• Goal of the exercise
Which lines of the data contain the string "pinky"? Show each of them.

• Dataset records
^^^^^^^^^^^^^^^^

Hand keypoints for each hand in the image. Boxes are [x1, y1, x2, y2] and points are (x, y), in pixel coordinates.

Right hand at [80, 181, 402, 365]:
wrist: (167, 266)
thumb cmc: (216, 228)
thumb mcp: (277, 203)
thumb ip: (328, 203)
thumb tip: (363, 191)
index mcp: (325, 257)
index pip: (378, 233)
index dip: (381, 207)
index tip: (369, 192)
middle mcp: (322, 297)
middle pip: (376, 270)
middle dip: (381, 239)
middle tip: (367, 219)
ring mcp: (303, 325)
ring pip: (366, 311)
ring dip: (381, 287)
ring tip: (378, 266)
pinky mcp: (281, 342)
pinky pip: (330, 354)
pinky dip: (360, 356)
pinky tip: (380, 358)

^^^^^^^^^^^^^^^^

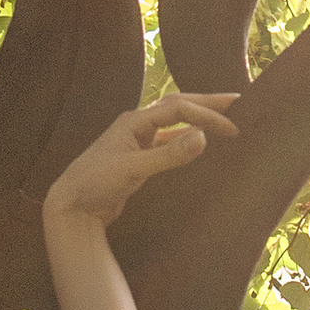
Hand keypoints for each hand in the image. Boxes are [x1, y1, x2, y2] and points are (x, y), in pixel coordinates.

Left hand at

^^^^^^^^^^^^^^^^

• Written reply
pinky mcp: (281, 342)
pinky pip: (330, 354)
pinky dip: (360, 356)
pinky tip: (380, 358)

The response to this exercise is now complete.